LRB Article PDF: Alexander the Brilliant (LRB volume 10 number 04, 18 February 1988)

Edward Said

Much the best way to convey appreciation of Alexander Cockburn's rousing and combative prose is to quote him at length. The protocols of reviewing, however, preclude such a practice, so one has to resort to the altogether drearier method of describing what he is about. Recently I mentioned to him that I was reading his book in order to review it. He was calling from Eugene, Oregon (the week before he had been in New Smyrna Beach, Florida, and just before that we had had breakfast in London, to which he had just come from Moscow). 'Noting with pleasure and admiration the superb prose, the witty observation, the admirable structure,' he immediately volunteered. Why, in the desert of today's journalistic mediocrity and cowardly trimming, anyone with Cockburn's gifts and courage should be modest, or mock-modest, I shall leave to others to discuss. Certainly the darting, cruel and unsparing wit displayed by this oldest son of Claud Cockburn stands out brilliantly in the pages of the Nation, the Wall Street Journal, In These Times, week after week. Few people have the courage to accumulate enemies the way Cockburn has.

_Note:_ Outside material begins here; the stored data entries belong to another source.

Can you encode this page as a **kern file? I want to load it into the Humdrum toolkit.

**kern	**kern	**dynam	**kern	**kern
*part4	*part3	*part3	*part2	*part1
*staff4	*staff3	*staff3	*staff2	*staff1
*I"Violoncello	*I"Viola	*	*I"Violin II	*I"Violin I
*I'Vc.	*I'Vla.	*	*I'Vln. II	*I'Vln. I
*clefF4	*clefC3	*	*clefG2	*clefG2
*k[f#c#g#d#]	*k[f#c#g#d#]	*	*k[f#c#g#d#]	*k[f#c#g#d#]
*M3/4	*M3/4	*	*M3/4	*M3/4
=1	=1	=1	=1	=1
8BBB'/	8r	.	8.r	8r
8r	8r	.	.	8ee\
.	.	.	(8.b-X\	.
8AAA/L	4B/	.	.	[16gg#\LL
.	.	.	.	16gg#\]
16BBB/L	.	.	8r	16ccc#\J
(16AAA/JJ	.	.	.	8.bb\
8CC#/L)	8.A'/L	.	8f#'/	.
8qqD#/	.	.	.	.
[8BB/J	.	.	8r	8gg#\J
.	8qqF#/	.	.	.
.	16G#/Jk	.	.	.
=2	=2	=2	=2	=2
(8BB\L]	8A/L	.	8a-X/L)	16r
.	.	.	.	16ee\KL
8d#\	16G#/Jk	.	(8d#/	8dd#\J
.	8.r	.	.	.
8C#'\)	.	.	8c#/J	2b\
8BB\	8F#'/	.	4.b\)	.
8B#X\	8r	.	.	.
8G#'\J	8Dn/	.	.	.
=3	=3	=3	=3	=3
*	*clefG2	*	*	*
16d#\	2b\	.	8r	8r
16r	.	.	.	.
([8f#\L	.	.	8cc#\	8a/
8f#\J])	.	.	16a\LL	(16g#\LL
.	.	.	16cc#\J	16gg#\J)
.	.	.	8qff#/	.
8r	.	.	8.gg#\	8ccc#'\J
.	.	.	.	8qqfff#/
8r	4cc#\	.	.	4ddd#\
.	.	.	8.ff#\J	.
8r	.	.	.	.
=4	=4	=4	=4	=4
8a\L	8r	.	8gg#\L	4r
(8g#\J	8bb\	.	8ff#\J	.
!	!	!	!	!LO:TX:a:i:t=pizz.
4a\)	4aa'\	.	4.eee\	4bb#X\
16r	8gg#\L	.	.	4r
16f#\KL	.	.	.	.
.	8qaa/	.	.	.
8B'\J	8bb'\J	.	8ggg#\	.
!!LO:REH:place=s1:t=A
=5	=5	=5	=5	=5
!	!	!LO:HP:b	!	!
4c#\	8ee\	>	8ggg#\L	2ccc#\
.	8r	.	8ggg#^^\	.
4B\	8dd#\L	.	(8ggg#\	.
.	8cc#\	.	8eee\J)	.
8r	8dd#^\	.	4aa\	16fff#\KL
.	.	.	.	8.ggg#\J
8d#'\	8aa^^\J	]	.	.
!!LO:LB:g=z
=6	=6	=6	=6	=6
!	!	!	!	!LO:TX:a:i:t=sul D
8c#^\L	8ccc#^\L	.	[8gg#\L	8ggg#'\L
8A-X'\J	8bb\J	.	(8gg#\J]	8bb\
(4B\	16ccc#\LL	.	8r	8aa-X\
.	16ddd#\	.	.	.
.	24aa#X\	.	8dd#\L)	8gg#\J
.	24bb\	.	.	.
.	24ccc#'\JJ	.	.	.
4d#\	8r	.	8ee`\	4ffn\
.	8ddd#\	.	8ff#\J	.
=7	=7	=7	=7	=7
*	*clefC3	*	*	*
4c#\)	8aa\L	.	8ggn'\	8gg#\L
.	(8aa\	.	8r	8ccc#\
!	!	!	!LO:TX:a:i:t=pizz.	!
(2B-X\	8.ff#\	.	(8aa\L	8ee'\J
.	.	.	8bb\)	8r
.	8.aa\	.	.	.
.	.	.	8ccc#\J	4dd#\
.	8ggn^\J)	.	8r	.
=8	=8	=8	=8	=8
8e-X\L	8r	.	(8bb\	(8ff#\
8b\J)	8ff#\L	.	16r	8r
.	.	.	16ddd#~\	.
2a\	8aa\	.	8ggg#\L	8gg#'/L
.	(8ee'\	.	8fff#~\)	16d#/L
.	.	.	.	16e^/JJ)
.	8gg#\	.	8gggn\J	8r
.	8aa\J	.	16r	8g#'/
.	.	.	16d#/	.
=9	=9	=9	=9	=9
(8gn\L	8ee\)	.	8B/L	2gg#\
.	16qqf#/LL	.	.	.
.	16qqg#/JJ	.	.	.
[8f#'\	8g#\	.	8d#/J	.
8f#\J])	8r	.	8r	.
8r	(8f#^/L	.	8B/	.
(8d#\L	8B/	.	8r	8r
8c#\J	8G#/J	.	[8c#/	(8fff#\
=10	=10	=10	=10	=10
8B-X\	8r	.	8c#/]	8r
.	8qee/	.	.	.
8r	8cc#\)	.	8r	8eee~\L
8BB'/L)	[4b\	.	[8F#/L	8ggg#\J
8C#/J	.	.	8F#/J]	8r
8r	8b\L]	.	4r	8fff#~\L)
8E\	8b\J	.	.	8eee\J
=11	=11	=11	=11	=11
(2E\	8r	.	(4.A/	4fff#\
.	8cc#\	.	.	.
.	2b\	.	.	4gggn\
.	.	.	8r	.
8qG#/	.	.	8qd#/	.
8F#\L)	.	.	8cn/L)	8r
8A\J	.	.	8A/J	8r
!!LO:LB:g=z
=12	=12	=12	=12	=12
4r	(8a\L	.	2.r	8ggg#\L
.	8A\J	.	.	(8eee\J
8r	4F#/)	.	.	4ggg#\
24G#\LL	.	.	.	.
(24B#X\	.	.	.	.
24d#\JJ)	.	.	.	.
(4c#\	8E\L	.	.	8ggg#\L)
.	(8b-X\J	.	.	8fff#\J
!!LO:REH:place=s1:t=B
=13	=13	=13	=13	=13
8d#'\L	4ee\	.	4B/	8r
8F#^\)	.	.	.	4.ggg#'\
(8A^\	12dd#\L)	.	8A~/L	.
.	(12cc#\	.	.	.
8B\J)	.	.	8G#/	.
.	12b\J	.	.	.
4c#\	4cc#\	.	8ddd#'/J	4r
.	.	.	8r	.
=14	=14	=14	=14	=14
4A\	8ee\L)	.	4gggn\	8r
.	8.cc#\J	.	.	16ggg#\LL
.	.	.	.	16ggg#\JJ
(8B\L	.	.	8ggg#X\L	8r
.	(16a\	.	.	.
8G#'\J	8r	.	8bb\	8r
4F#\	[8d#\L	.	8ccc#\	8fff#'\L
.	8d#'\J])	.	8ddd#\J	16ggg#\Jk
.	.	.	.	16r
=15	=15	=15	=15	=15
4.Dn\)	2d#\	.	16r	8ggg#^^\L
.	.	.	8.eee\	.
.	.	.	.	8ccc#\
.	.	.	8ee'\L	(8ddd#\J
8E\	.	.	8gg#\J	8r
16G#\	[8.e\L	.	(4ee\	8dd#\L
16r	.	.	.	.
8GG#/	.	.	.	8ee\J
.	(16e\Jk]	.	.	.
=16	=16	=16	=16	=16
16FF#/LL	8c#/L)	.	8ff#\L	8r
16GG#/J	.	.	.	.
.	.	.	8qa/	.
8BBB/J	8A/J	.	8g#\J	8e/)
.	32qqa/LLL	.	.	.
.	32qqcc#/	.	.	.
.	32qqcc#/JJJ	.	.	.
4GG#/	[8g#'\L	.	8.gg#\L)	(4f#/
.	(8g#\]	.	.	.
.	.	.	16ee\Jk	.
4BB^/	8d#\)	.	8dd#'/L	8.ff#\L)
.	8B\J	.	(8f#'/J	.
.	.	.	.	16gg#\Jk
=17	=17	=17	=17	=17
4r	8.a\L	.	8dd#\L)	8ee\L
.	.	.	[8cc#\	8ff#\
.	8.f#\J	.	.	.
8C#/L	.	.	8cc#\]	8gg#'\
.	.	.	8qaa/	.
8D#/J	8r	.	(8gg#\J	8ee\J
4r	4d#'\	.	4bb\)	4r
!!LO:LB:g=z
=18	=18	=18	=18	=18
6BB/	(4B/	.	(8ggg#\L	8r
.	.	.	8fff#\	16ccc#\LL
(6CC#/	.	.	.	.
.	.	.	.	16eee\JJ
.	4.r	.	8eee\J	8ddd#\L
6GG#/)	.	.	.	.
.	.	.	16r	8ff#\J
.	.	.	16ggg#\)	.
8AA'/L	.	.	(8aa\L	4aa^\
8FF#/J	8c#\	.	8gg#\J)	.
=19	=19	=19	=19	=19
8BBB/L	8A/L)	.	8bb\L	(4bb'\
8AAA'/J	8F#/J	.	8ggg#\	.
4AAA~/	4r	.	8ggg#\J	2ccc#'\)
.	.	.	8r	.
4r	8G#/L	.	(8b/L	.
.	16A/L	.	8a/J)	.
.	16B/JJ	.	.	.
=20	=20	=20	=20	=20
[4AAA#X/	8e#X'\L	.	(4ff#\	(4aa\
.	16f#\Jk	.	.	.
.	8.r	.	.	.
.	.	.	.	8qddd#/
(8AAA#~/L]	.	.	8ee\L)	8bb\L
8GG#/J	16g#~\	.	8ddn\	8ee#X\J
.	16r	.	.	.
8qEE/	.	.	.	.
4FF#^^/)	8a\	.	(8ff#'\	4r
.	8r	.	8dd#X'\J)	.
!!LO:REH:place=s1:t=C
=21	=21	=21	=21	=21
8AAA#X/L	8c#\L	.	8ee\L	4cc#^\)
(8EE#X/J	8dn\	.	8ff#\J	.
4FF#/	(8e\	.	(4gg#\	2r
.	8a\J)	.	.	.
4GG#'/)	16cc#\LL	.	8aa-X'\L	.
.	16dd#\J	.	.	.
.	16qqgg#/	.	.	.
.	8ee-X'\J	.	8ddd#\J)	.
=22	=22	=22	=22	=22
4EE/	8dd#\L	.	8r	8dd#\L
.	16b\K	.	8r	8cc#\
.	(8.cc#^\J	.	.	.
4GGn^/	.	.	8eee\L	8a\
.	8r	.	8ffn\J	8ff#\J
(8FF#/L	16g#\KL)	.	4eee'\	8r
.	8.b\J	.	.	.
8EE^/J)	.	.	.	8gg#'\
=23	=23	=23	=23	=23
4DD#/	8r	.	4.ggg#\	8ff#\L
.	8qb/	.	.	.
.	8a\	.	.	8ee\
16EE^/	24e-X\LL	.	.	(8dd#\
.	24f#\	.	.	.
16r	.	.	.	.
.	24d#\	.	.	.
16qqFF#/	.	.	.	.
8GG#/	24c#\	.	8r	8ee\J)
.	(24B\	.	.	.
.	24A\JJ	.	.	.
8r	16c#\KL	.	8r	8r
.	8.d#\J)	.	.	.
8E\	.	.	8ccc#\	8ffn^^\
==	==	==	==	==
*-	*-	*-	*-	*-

Starting with Ronald Reagan, whom he twits remorselessly, he has been on the wrong side of the entire US Government, of the New Republic, of Norman Podhoretz, of nearly every journalist of note, left, right and centre, of the New York Times, of the McNeil-Lehrer Report (see in particular his devastating replication of that TV programme's famous 'balance', with the ponderously sober 'Robin' McNeil, 'Jim' Lehrer and 'Charlene' Hunter-Gault studiously examining both sides of the slavery question, Hitler and the Crucifixion), of most academics and of all TV networks, of the rich and the famous, of the military, of Israel, of Thatcher, Kissinger, and many others. He has, it should be added, his softer side, which emerges occasionally in gay or commendatory remarks about family, good cooking (excluding Chinese), figures of stoic calm and moral truthfulness (Israel Shahak, Chairman of the Israeli League of Human Rights), socialism, P.G. Wodehouse.